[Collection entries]

++++

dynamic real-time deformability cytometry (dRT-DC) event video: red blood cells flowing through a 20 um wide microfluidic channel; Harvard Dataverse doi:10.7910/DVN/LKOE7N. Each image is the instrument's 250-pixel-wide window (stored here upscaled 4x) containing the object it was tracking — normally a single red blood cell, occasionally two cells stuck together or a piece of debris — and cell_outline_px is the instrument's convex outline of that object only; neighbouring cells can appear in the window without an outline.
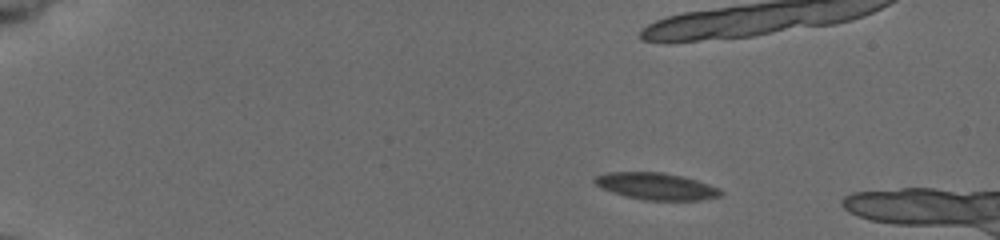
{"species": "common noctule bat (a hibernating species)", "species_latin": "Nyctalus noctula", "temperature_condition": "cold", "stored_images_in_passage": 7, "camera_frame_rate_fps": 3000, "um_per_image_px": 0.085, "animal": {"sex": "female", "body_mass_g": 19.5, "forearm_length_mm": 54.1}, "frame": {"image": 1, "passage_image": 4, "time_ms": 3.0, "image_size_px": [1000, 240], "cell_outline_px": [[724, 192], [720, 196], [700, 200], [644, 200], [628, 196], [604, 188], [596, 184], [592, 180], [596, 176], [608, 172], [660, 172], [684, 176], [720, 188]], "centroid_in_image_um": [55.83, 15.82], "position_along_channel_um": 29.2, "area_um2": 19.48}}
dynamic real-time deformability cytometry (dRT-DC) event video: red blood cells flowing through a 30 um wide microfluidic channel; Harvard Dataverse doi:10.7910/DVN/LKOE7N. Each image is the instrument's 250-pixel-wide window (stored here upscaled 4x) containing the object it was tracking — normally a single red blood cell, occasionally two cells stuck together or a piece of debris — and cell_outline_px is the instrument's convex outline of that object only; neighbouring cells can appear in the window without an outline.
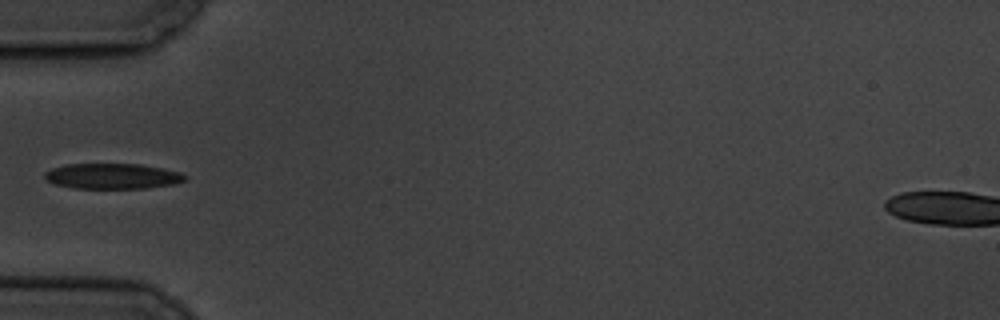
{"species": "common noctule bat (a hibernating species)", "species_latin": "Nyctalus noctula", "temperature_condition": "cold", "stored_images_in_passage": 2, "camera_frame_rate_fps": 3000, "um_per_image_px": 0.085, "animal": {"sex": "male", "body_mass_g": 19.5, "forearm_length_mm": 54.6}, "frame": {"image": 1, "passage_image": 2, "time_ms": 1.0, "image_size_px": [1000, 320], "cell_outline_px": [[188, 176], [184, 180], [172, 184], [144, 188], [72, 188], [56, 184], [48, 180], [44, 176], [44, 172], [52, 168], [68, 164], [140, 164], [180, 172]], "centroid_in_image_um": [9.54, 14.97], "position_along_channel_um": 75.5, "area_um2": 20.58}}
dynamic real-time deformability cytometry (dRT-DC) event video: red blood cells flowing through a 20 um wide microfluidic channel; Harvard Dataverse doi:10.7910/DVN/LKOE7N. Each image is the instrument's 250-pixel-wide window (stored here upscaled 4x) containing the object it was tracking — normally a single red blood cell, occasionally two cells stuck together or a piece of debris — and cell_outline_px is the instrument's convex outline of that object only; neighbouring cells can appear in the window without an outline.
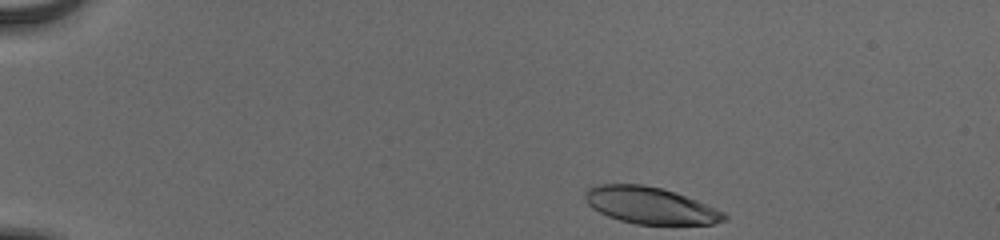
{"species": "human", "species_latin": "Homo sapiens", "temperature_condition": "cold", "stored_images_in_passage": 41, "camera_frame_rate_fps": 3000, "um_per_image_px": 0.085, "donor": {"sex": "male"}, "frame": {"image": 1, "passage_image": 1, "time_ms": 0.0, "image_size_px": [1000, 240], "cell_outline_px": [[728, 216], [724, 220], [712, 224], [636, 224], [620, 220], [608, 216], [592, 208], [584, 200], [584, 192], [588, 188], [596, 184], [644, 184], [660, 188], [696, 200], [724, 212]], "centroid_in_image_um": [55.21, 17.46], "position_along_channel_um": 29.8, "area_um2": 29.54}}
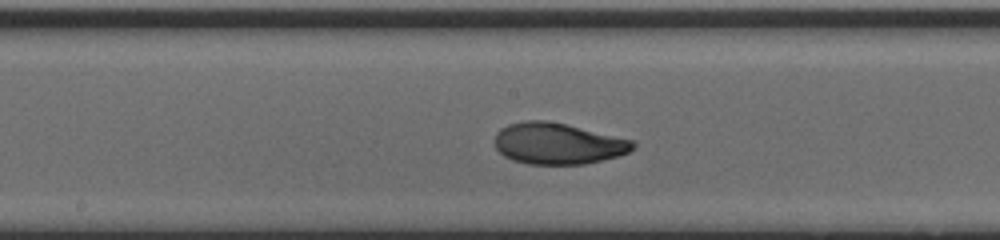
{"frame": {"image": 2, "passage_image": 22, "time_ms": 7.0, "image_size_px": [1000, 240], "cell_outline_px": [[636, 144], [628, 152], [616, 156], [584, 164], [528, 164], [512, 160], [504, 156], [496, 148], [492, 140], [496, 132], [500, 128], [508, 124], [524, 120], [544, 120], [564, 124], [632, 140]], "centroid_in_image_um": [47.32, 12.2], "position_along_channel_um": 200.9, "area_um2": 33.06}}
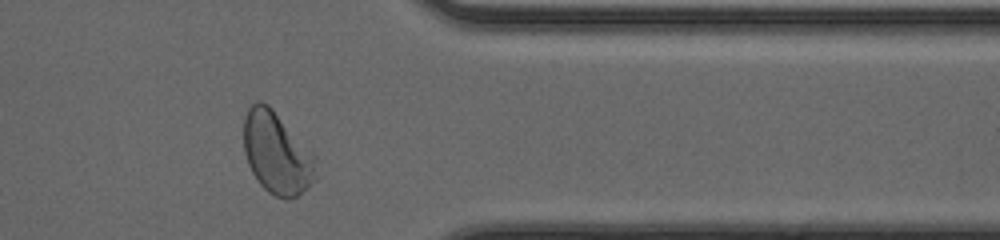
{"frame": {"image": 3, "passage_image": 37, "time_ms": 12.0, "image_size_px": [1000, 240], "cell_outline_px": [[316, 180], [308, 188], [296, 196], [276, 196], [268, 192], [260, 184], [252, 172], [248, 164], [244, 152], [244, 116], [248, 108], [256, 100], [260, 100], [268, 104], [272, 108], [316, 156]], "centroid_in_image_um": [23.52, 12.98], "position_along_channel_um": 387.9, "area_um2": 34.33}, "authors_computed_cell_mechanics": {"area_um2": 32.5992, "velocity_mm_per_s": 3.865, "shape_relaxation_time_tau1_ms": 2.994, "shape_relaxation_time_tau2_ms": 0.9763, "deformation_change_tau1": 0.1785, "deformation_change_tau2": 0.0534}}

++++

[To be done]
Exactly as written, return every line of the listing, but not the pictures.

[Final answer]
dynamic real-time deformability cytometry (dRT-DC) event video: red blood cells flowing through a 20 um wide microfluidic channel; Harvard Dataverse doi:10.7910/DVN/LKOE7N. Each image is the instrument's 250-pixel-wide window (stored here upscaled 4x) containing the object it was tracking — normally a single red blood cell, occasionally two cells stuck together or a piece of debris — and cell_outline_px is the instrument's convex outline of that object only; neighbouring cells can appear in the window without an outline.
{"species": "common noctule bat (a hibernating species)", "species_latin": "Nyctalus noctula", "temperature_condition": "cold", "stored_images_in_passage": 7, "camera_frame_rate_fps": 3000, "um_per_image_px": 0.085, "animal": {"sex": "female", "body_mass_g": 19.5, "forearm_length_mm": 54.1}, "frame": {"image": 1, "passage_image": 4, "time_ms": 3.0, "image_size_px": [1000, 240], "cell_outline_px": [[724, 192], [720, 196], [700, 200], [644, 200], [628, 196], [604, 188], [596, 184], [592, 180], [596, 176], [608, 172], [660, 172], [684, 176], [720, 188]], "centroid_in_image_um": [55.83, 15.82], "position_along_channel_um": 29.2, "area_um2": 19.48}}
dynamic real-time deformability cytometry (dRT-DC) event video: red blood cells flowing through a 30 um wide microfluidic channel; Harvard Dataverse doi:10.7910/DVN/LKOE7N. Each image is the instrument's 250-pixel-wide window (stored here upscaled 4x) containing the object it was tracking — normally a single red blood cell, occasionally two cells stuck together or a piece of debris — and cell_outline_px is the instrument's convex outline of that object only; neighbouring cells can appear in the window without an outline.
{"species": "common noctule bat (a hibernating species)", "species_latin": "Nyctalus noctula", "temperature_condition": "cold", "stored_images_in_passage": 2, "camera_frame_rate_fps": 3000, "um_per_image_px": 0.085, "animal": {"sex": "male", "body_mass_g": 19.5, "forearm_length_mm": 54.6}, "frame": {"image": 1, "passage_image": 2, "time_ms": 1.0, "image_size_px": [1000, 320], "cell_outline_px": [[188, 176], [184, 180], [172, 184], [144, 188], [72, 188], [56, 184], [48, 180], [44, 176], [44, 172], [52, 168], [68, 164], [140, 164], [180, 172]], "centroid_in_image_um": [9.54, 14.97], "position_along_channel_um": 75.5, "area_um2": 20.58}}
dynamic real-time deformability cytometry (dRT-DC) event video: red blood cells flowing through a 20 um wide microfluidic channel; Harvard Dataverse doi:10.7910/DVN/LKOE7N. Each image is the instrument's 250-pixel-wide window (stored here upscaled 4x) containing the object it was tracking — normally a single red blood cell, occasionally two cells stuck together or a piece of debris — and cell_outline_px is the instrument's convex outline of that object only; neighbouring cells can appear in the window without an outline.
{"species": "human", "species_latin": "Homo sapiens", "temperature_condition": "cold", "stored_images_in_passage": 41, "camera_frame_rate_fps": 3000, "um_per_image_px": 0.085, "donor": {"sex": "male"}, "frame": {"image": 1, "passage_image": 1, "time_ms": 0.0, "image_size_px": [1000, 240], "cell_outline_px": [[728, 216], [724, 220], [712, 224], [636, 224], [620, 220], [608, 216], [592, 208], [584, 200], [584, 192], [588, 188], [596, 184], [644, 184], [660, 188], [696, 200], [724, 212]], "centroid_in_image_um": [55.21, 17.46], "position_along_channel_um": 29.8, "area_um2": 29.54}}
{"frame": {"image": 2, "passage_image": 22, "time_ms": 7.0, "image_size_px": [1000, 240], "cell_outline_px": [[636, 144], [628, 152], [616, 156], [584, 164], [528, 164], [512, 160], [504, 156], [496, 148], [492, 140], [496, 132], [500, 128], [508, 124], [524, 120], [544, 120], [564, 124], [632, 140]], "centroid_in_image_um": [47.32, 12.2], "position_along_channel_um": 200.9, "area_um2": 33.06}}
{"frame": {"image": 3, "passage_image": 37, "time_ms": 12.0, "image_size_px": [1000, 240], "cell_outline_px": [[316, 180], [308, 188], [296, 196], [276, 196], [268, 192], [260, 184], [252, 172], [248, 164], [244, 152], [244, 116], [248, 108], [256, 100], [260, 100], [268, 104], [272, 108], [316, 156]], "centroid_in_image_um": [23.52, 12.98], "position_along_channel_um": 387.9, "area_um2": 34.33}, "authors_computed_cell_mechanics": {"area_um2": 32.5992, "velocity_mm_per_s": 3.865, "shape_relaxation_time_tau1_ms": 2.994, "shape_relaxation_time_tau2_ms": 0.9763, "deformation_change_tau1": 0.1785, "deformation_change_tau2": 0.0534}}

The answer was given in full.